Guibert invece, che non ha niente da perdere ed è un vero artista, scava là dove il destino lo ha sospinto in nome di un valore antico (spesso messo in discussione anche dall’amico filosofo): quello della verità, perché, afferma, «per quanto questa possa essere crudele, (...) c’è una certa delicatezza» nel raccontare i fatti nella loro crudezza. Quindi, descrivendo il proprio desolante recarsi di ambulatorio in ambulatorio in una Parigi che, come in un altro romanzo sull’AIDS del 1989 – Les nuits fauves di Cyrill Collard – man mano si muta in una città di morti, Guibert consegna, da un lato, un ritratto intimo di intellettuale, dall’altro uno straziante reportage sugli esiti del male di cui egli stesso morirà nel 1991.

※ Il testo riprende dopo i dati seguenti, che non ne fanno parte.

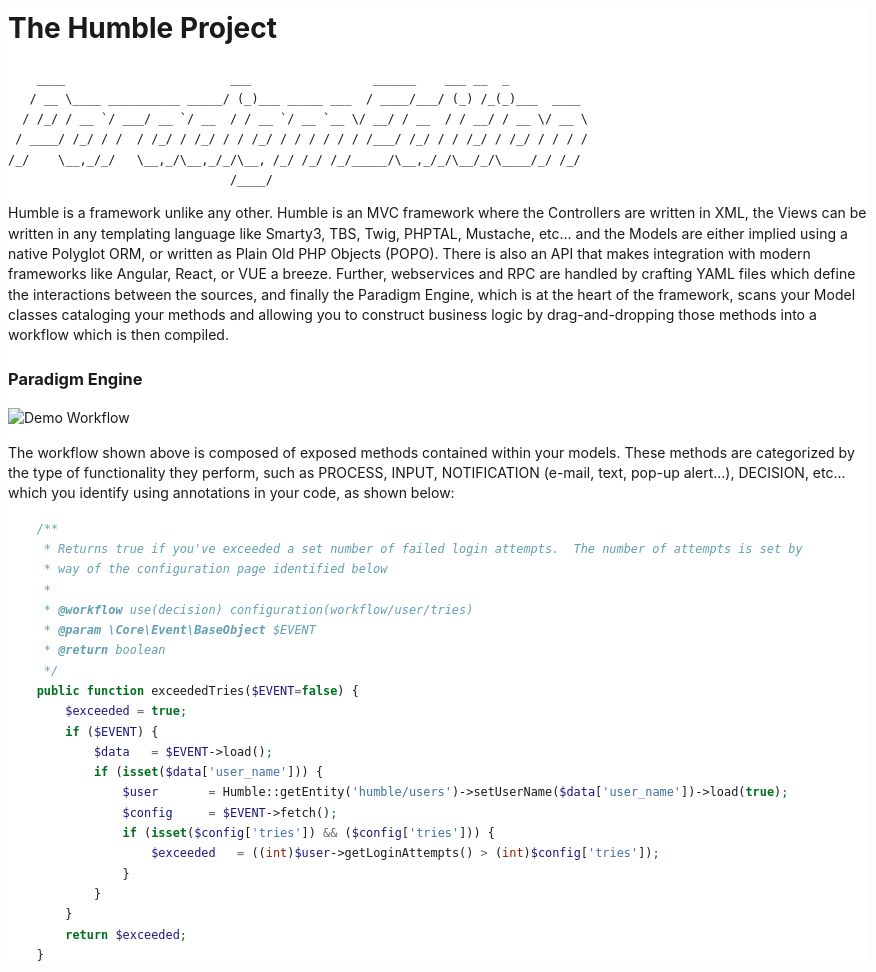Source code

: # The Humble Project

        ____                       ___                 ______    ___ __  _
       / __ \____ __________ _____/ (_)___ _____ ___  / ____/___/ (_) /_(_)___  ____
      / /_/ / __ `/ ___/ __ `/ __  / / __ `/ __ `__ \/ __/ / __  / / __/ / __ \/ __ \
     / ____/ /_/ / /  / /_/ / /_/ / / /_/ / / / / / / /___/ /_/ / / /_/ / /_/ / / / /
    /_/    \__,_/_/   \__,_/\__,_/_/\__, /_/ /_/ /_/_____/\__,_/_/\__/_/\____/_/ /_/
                                   /____/


Humble is a framework unlike any other.  Humble is an MVC framework where the Controllers are written in XML,
the Views can be written in any templating language like Smarty3, TBS, Twig, PHPTAL, Mustache, etc... and the
Models are either implied using a native Polyglot ORM, or written as Plain Old PHP Objects  (POPO). There is 
also an API that makes integration with modern frameworks like Angular, React, or VUE a breeze.  Further,
webservices and RPC are handled by crafting YAML files which define the interactions between the sources, and
finally the Paradigm Engine, which is at the heart of the framework, scans your Model classes cataloging your
methods and allowing you to construct business logic by drag-and-dropping those methods into a workflow  which
is then compiled.

### Paradigm Engine
![Demo Workflow](https://humbleprogramming.com/pages/images/screengrabs/workflow_1.png "Demo Workflow")

The workflow shown above is composed of exposed methods contained within your models.  These methods are categorized by the type of functionality they perform, such
as PROCESS, INPUT, NOTIFICATION (e-mail, text, pop-up alert...), DECISION, etc... which you identify using annotations in your code, as shown below:

```php
    /**
     * Returns true if you've exceeded a set number of failed login attempts.  The number of attempts is set by
     * way of the configuration page identified below
     *
     * @workflow use(decision) configuration(workflow/user/tries)
     * @param \Core\Event\BaseObject $EVENT
     * @return boolean
     */
    public function exceededTries($EVENT=false) {
        $exceeded = true;
        if ($EVENT) {
            $data   = $EVENT->load();
            if (isset($data['user_name'])) {
                $user       = Humble::getEntity('humble/users')->setUserName($data['user_name'])->load(true);
                $config     = $EVENT->fetch();
                if (isset($config['tries']) && ($config['tries'])) {
                    $exceeded   = ((int)$user->getLoginAttempts() > (int)$config['tries']);
                }
            }
        }
        return $exceeded;
    }

```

Sì, perché All’amico che non mi ha salvato la vita è anche, forse soprattutto, il racconto della propria fine, del proprio morire (il libro si apre con la notizia della sieropositività di Guibert, per poi seguire, con meticolosità, lo sviluppo di ogni minimo sintomo) di cui lo spegnersi di Foucault altro non rappresenta che l’angosciante preambolo, il campanello d’allarme che si tramuta, pagina dopo pagina, nel solenne rintocco della campana a morto.